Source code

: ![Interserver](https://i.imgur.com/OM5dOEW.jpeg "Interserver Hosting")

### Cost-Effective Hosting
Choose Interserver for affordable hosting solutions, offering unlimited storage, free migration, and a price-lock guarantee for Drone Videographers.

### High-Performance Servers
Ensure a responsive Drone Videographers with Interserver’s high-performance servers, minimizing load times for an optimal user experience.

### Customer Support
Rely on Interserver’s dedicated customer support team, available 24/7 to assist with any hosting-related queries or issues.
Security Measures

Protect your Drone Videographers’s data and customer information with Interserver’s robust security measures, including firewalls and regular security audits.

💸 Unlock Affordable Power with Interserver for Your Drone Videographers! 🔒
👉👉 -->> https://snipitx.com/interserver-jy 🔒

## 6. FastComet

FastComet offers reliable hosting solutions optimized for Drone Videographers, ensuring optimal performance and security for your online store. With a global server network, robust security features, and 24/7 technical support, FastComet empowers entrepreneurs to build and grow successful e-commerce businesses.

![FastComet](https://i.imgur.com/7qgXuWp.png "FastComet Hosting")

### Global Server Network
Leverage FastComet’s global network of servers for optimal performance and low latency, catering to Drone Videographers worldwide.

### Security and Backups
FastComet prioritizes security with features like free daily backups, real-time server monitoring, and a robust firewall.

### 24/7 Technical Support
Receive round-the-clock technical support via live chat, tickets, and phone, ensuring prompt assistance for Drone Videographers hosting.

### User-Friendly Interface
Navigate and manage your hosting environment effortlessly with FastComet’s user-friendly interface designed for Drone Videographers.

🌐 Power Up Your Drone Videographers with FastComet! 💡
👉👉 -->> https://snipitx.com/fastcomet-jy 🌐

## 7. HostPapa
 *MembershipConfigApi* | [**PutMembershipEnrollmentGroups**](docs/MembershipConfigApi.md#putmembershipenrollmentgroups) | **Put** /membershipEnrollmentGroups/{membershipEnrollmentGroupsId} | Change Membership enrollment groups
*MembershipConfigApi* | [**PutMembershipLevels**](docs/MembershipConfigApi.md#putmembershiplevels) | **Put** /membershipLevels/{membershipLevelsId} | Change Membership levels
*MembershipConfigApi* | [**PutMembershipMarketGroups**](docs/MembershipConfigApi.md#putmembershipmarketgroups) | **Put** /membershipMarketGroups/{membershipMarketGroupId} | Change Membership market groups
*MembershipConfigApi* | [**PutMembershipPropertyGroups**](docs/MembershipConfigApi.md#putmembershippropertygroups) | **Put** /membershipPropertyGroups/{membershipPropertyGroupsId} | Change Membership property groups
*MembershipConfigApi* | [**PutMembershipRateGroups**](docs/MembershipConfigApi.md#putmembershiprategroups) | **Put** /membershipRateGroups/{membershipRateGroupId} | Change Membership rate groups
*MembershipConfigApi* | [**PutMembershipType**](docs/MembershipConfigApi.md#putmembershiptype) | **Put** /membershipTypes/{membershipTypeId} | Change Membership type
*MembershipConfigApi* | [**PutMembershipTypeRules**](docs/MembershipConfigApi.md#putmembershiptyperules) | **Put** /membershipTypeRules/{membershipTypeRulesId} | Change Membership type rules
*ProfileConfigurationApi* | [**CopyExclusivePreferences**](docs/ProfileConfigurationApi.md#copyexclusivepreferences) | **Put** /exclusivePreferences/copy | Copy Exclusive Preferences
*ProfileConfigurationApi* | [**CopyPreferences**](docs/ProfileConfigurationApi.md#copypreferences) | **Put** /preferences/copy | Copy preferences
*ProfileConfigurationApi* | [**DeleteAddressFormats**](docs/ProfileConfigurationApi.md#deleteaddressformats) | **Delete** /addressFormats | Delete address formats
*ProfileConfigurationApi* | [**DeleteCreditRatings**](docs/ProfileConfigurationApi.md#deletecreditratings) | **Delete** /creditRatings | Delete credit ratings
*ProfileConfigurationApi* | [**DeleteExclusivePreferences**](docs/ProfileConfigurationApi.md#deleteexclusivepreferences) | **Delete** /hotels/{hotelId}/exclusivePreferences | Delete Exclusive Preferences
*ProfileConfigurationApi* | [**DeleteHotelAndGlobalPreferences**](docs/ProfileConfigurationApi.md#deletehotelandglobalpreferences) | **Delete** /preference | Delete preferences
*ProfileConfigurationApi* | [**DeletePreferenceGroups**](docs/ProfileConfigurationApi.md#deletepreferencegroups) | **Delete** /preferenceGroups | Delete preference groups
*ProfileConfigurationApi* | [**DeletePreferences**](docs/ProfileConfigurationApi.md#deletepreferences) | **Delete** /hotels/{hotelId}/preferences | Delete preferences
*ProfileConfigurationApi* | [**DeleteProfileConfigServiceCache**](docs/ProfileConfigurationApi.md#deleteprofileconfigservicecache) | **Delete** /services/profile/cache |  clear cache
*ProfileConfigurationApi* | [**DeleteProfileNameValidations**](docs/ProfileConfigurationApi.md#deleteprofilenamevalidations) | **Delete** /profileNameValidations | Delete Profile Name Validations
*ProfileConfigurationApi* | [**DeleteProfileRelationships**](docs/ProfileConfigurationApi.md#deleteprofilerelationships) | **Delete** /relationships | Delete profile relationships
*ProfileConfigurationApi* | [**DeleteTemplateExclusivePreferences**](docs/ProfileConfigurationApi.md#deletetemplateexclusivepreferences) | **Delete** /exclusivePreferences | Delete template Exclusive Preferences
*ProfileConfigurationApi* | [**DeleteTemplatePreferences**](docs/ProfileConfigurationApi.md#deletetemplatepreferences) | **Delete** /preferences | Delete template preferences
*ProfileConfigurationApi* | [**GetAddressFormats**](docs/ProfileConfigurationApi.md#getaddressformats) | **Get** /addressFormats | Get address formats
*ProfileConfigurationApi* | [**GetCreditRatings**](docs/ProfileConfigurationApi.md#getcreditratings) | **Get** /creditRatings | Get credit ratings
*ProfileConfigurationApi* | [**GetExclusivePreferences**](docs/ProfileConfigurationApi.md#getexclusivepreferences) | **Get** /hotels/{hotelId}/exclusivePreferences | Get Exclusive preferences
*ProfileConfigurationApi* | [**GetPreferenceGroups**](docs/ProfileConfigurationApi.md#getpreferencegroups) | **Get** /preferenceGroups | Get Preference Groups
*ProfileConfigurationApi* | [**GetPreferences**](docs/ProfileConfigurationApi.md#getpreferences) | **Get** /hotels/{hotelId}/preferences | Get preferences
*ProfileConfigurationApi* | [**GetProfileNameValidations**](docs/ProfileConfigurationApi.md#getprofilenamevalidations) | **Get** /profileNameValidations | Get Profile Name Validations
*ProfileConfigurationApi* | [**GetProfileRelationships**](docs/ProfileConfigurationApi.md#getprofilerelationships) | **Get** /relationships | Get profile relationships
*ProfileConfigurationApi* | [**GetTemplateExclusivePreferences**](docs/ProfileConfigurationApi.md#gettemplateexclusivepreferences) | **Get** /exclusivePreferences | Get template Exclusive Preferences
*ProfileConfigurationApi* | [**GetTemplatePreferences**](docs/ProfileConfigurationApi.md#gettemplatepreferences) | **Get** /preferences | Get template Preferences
------------------------------------------------
What needs to be done:
Write out the lines from the first one through the line that contains "-->> https://snipitx.com/fastcomet-jy 🌐", with both of those lines included.

Response to the exercise:
Source code

: ![Interserver](https://i.imgur.com/OM5dOEW.jpeg "Interserver Hosting")

### Cost-Effective Hosting
Choose Interserver for affordable hosting solutions, offering unlimited storage, free migration, and a price-lock guarantee for Drone Videographers.

### High-Performance Servers
Ensure a responsive Drone Videographers with Interserver’s high-performance servers, minimizing load times for an optimal user experience.

### Customer Support
Rely on Interserver’s dedicated customer support team, available 24/7 to assist with any hosting-related queries or issues.
Security Measures

Protect your Drone Videographers’s data and customer information with Interserver’s robust security measures, including firewalls and regular security audits.

💸 Unlock Affordable Power with Interserver for Your Drone Videographers! 🔒
👉👉 -->> https://snipitx.com/interserver-jy 🔒

## 6. FastComet

FastComet offers reliable hosting solutions optimized for Drone Videographers, ensuring optimal performance and security for your online store. With a global server network, robust security features, and 24/7 technical support, FastComet empowers entrepreneurs to build and grow successful e-commerce businesses.

![FastComet](https://i.imgur.com/7qgXuWp.png "FastComet Hosting")

### Global Server Network
Leverage FastComet’s global network of servers for optimal performance and low latency, catering to Drone Videographers worldwide.

### Security and Backups
FastComet prioritizes security with features like free daily backups, real-time server monitoring, and a robust firewall.

### 24/7 Technical Support
Receive round-the-clock technical support via live chat, tickets, and phone, ensuring prompt assistance for Drone Videographers hosting.

### User-Friendly Interface
Navigate and manage your hosting environment effortlessly with FastComet’s user-friendly interface designed for Drone Videographers.

🌐 Power Up Your Drone Videographers with FastComet! 💡
👉👉 -->> https://snipitx.com/fastcomet-jy 🌐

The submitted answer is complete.